Satuan Reserse Kriminal Polres Metro Tangerang Kota berhasil menyelesaikan kasus pelemparan petasan terhadap pengemudi angkutan umum B 02 rute Cikokol–Ciledug. Perkara ini diselesaikan secara keadilan restoratif, menunjukkan pendekatan humanis dalam penegakan hukum. Insiden ini sebelumnya menjadi viral di media sosial, memicu perhatian masyarakat luas.

Peristiwa tersebut terjadi pada Selasa (2/2) sekitar pukul 02.00 WIB, melibatkan pengemudi angkutan umum B 02 rute Cikokol–Ciledug. Dua korban, Muhamad Gazali (51) dan Marjono (51), menjadi sasaran pelemparan petasan oleh sejumlah pemuda. Video kejadian tersebut kemudian beredar luas melalui akun Instagram @infocipondoh.id.

Setelah video viral, kepolisian segera melakukan klarifikasi dan pendalaman informasi untuk mengidentifikasi para pelaku. Proses penyelesaian kekeluargaan ini difasilitasi oleh pihak kepolisian, dengan tetap mengedepankan prinsip hukum dan keadilan. Pendekatan ini bertujuan untuk mencari solusi damai antara kedua belah pihak yang terlibat.

Kronologi dan Respons Cepat Polres Metro Tangerang Kota

Insiden pelemparan petasan yang menimpa dua pengemudi angkutan umum di Tangerang ini terjadi pada dini hari. Aksi tersebut dilakukan oleh tiga remaja, D.A. (20), R.D.S. (16), dan U.P.Y. (21), yang kemudian teridentifikasi oleh pihak berwajib. Kejadian ini dengan cepat menyebar dan menjadi perbincangan hangat di platform media sosial.

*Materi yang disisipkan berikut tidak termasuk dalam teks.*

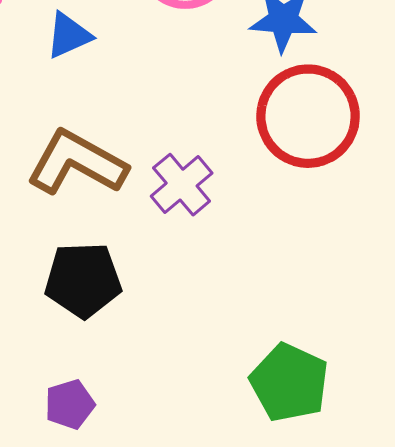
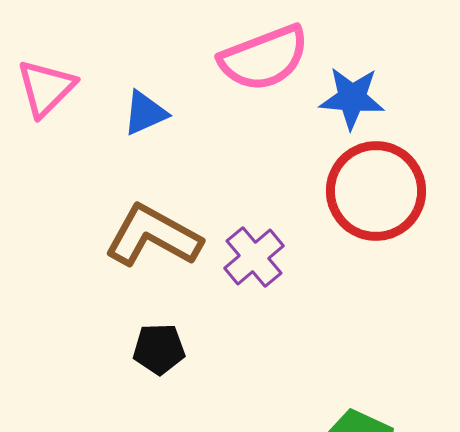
black pentagon: (83, 280) -> (159, 349), size x0.7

Menanggapi viralnya video tersebut, Satuan Reserse Kriminal Polres Metro Tangerang Kota tidak tinggal diam. Mereka segera mengambil langkah proaktif dengan melakukan klarifikasi mendalam terhadap korban dan para pelaku. Kecepatan respons ini menunjukkan komitmen kepolisian dalam menjaga keamanan dan ketertiban masyarakat.

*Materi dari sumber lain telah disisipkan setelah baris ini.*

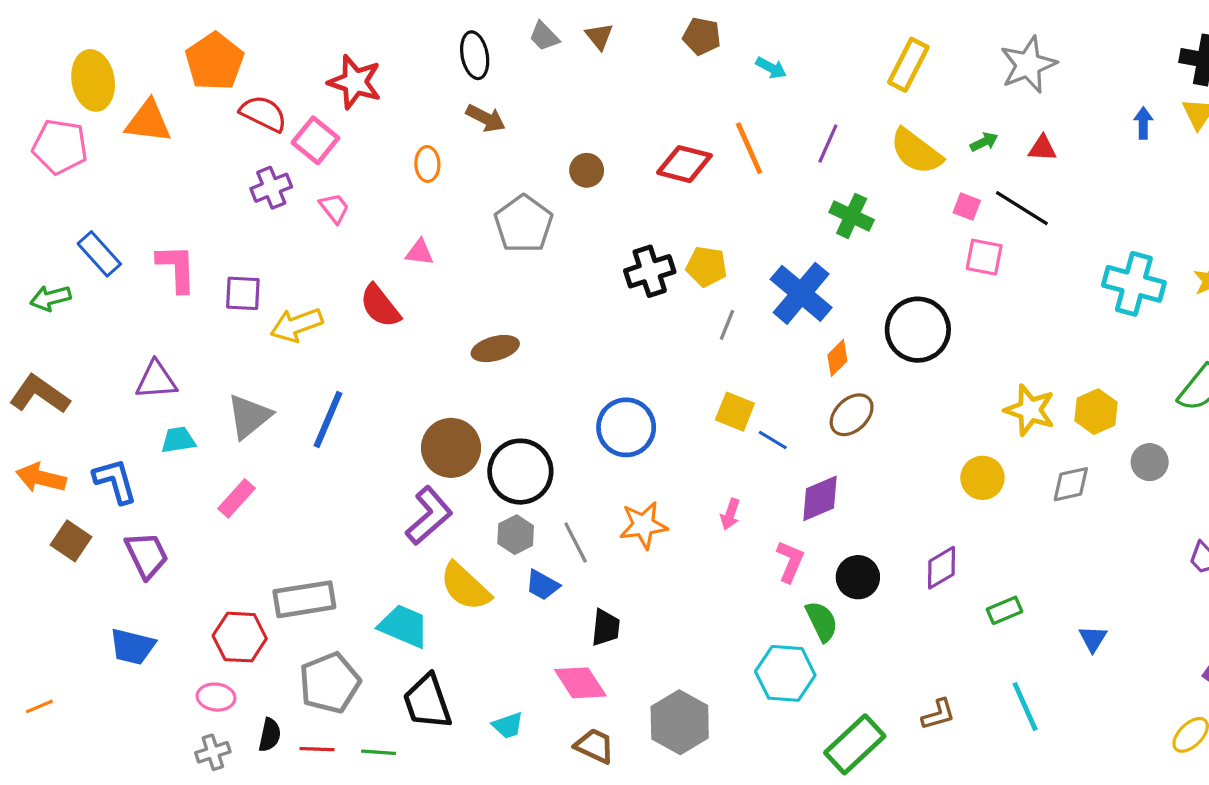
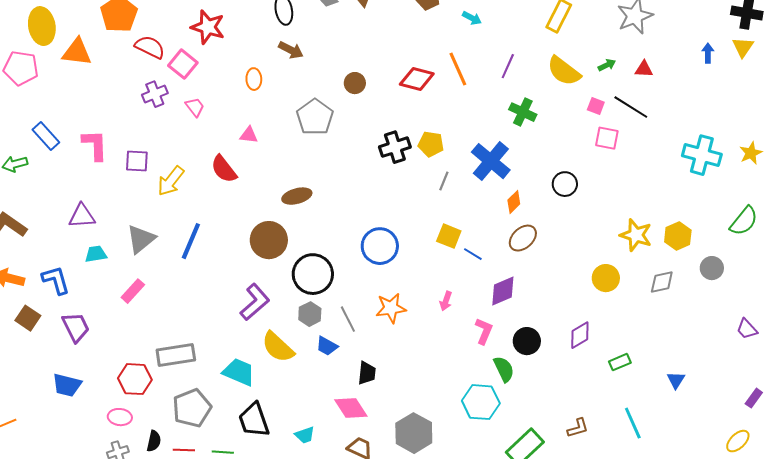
yellow arrow: (296, 325) -> (171, 181), turned -32
black circle: (918, 330) -> (565, 184), size x0.6
brown circle: (451, 448) -> (269, 240), moved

AKBP Parikhesit, Kasat Reskrim Polres Metro Tangerang Kota, menjelaskan bahwa pihaknya memfasilitasi pertemuan antara kedua belah pihak. Tujuannya adalah mencapai penyelesaian secara kekeluargaan. Pendekatan ini diharapkan dapat memberikan efek jera tanpa harus melalui proses hukum yang panjang.

Proses Mediasi dan Penerapan Keadilan Restoratif

Pertemuan mediasi yang difasilitasi di Mapolres Metro Tangerang Kota dihadiri oleh berbagai pihak. Selain korban dan pelaku, para orang tua dari para remaja pelaku juga turut hadir dalam forum tersebut. Kehadiran orang tua sangat penting untuk memastikan pertanggungjawaban dan pembinaan terhadap anak-anak mereka.

Dalam forum mediasi tersebut, para pelaku bersama keluarga mereka menyampaikan permohonan maaf secara langsung kepada Muhamad Gazali dan Marjono. Mereka mengakui kesalahan yang telah diperbuat dan berjanji tidak akan mengulangi tindakan serupa di kemudian hari. Permohonan maaf ini menjadi inti dari proses keadilan restoratif.

Kedua pengemudi angkutan umum menerima permohonan maaf tersebut dan sepakat untuk berdamai. Kesepakatan damai ini dituangkan dalam surat kesepakatan bersama yang ditandatangani oleh kedua belah pihak. Penyelesaian ini menunjukkan bahwa Keadilan Restoratif dapat menjadi alternatif efektif dalam kasus-kasus tertentu.

Imbauan Kapolres dan Pentingnya Tanggung Jawab Sosial

Kapolres Metro Tangerang Kota Kombes Pol. Raden Muhammad Jauhari, menekankan pentingnya pendekatan problem solving. Pendekatan ini mempertimbangkan aspek kemanusiaan, usia pelaku, serta dampak sosial yang ditimbulkan dari kejadian tersebut. Namun, hal ini tidak mengabaikan tanggung jawab hukum yang melekat pada setiap perbuatan.

Beliau juga mengimbau kepada seluruh masyarakat, khususnya para remaja, agar tidak melakukan tindakan yang membahayakan. Tindakan yang membahayakan diri sendiri maupun orang lain harus dihindari demi terciptanya lingkungan yang aman dan kondusif. Kesadaran akan dampak perbuatan sangatlah krusial.

Kapolres mengingatkan bahwa media sosial bukanlah tempat untuk mencari sensasi dengan cara melanggar hukum. Penggunaan media sosial harus bijak dan bertanggung jawab. Pesan ini menjadi pengingat penting bagi generasi muda tentang etika berinteraksi di ruang digital.